Diesmal gab es allerdings keinen anonymen Hinweis. Der Steuerschwindel flog aufgrund einer Geldwäscheverdachtsanzeige einer Bank auf. Dem Bankhaus kamen verschiedene Geldeinzahlungen dubios vor. Innerhalb eines halben Jahres waren das Geldeinzahlungen in einem hohen sechsstelligen Bereich. 
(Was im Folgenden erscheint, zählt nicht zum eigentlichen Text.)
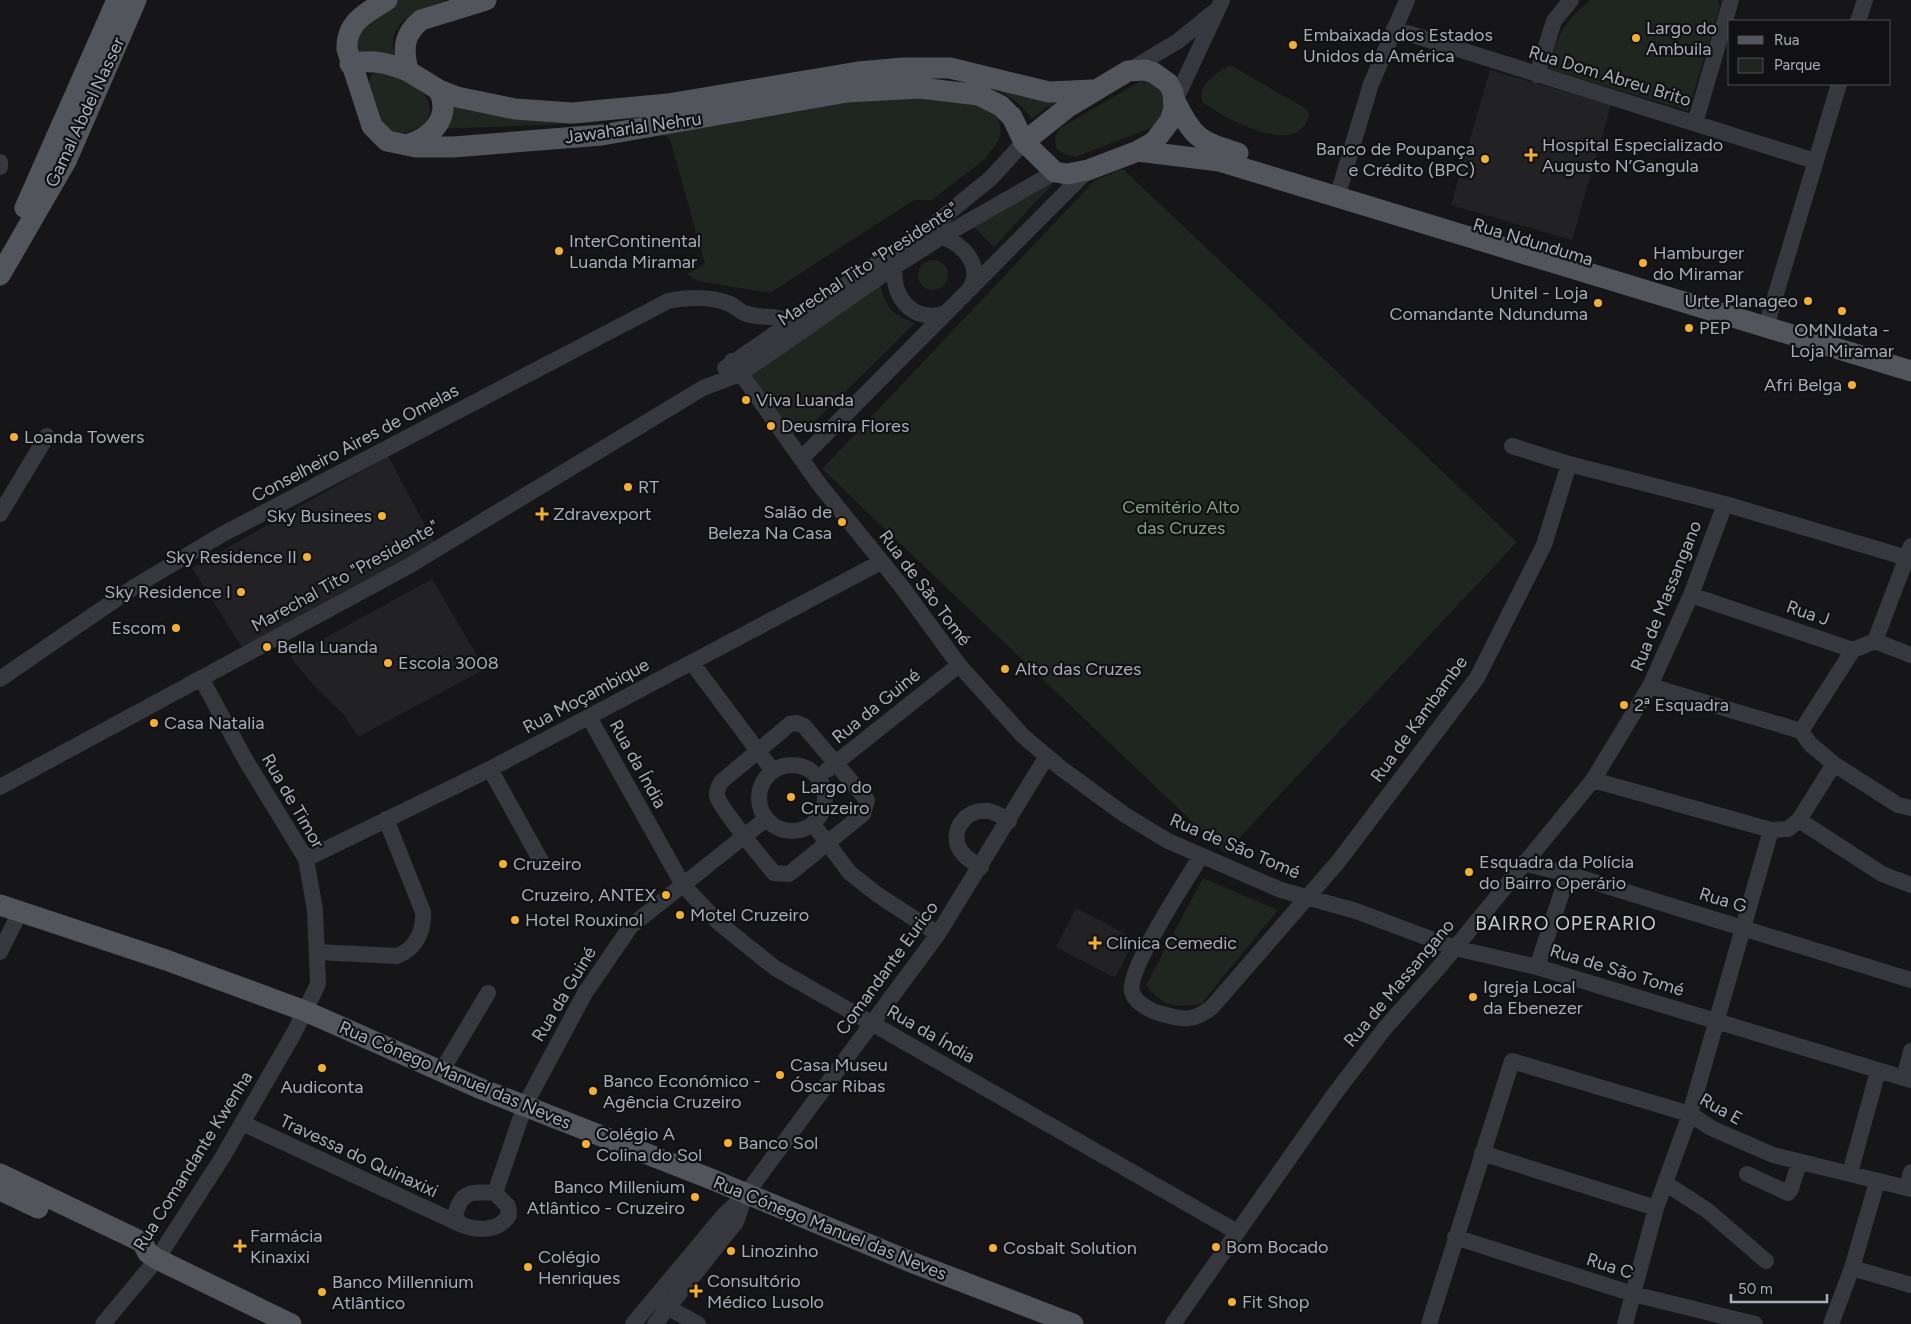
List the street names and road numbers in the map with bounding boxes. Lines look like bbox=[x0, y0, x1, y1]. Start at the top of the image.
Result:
street label: Gamal Abdel Nasser bbox=[41, 33, 129, 191]
street label: Rua Dom Abreu Brito bbox=[1526, 41, 1694, 111]
street label: Jawaharlal Nehru bbox=[563, 107, 703, 149]
street label: Marechal Tito "Presidente" bbox=[774, 197, 962, 331]
street label: Rua Ndunduma bbox=[1470, 213, 1596, 271]
street label: Conselheiro Aires de Omelas bbox=[248, 379, 462, 507]
street label: Marechal Tito "Presidente" bbox=[247, 515, 443, 637]
street label: Rua de Massangano bbox=[1626, 518, 1706, 674]
street label: Rua de São Tomé bbox=[874, 526, 976, 650]
street label: Rua J bbox=[1784, 595, 1832, 631]
street label: Rua de Kambambe bbox=[1366, 652, 1472, 786]
street label: Rua Moçambique bbox=[519, 653, 653, 739]
street label: Rua da Guiné bbox=[828, 664, 925, 748]
street label: Rua da Índia bbox=[605, 716, 671, 812]
street label: Rua de Timor bbox=[257, 750, 329, 852]
street label: Rua de São Tomé bbox=[1167, 809, 1304, 883]
street label: Rua G bbox=[1697, 882, 1750, 918]
street label: Comandante Eurico bbox=[831, 897, 943, 1039]
street label: Rua de Massangano bbox=[1339, 914, 1459, 1052]
street label: Rua de São Tomé bbox=[1547, 939, 1687, 1001]
street label: Rua da Guiné bbox=[527, 942, 601, 1045]
street label: Rua da Índia bbox=[883, 1000, 979, 1068]
street label: Rua Cónego Manuel das Neves bbox=[336, 1016, 574, 1134]
street label: Rua Comandante Kwenha bbox=[129, 1067, 257, 1255]
street label: Rua E bbox=[1696, 1088, 1746, 1130]
street label: Travessa do Quinaxixi bbox=[276, 1110, 442, 1202]
street label: Rua Cónego Manuel das Neves bbox=[710, 1171, 950, 1285]
street label: Rua C bbox=[1584, 1248, 1636, 1284]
Die daraufhin eingeleiteten Ermittlungen der Steuerfahndung des Finanzamts Trier bei verschiedenen Bankinstituten brachten Licht in das Dunkel der Steuerhinterziehung. 

Die Unternehmerin hatte einen Großteil ihrer Umsatzerlöse nicht in den Geschäftsbüchern erfasst. Dadurch entstand ein Steuerschaden in Höhe von fast 300.000 Euro.
Die Internehmerin aus Rheinland-Pfalz muss die Summe nun nachzahlen. Zudem erließ das Amtsgericht Mainz auf Antrag der Staatsanwaltschaft Koblenz einen Strafbefehl, in dem eine Freiheitsstrafe von einem Jahr mit Bewährung festgesetzt wurde.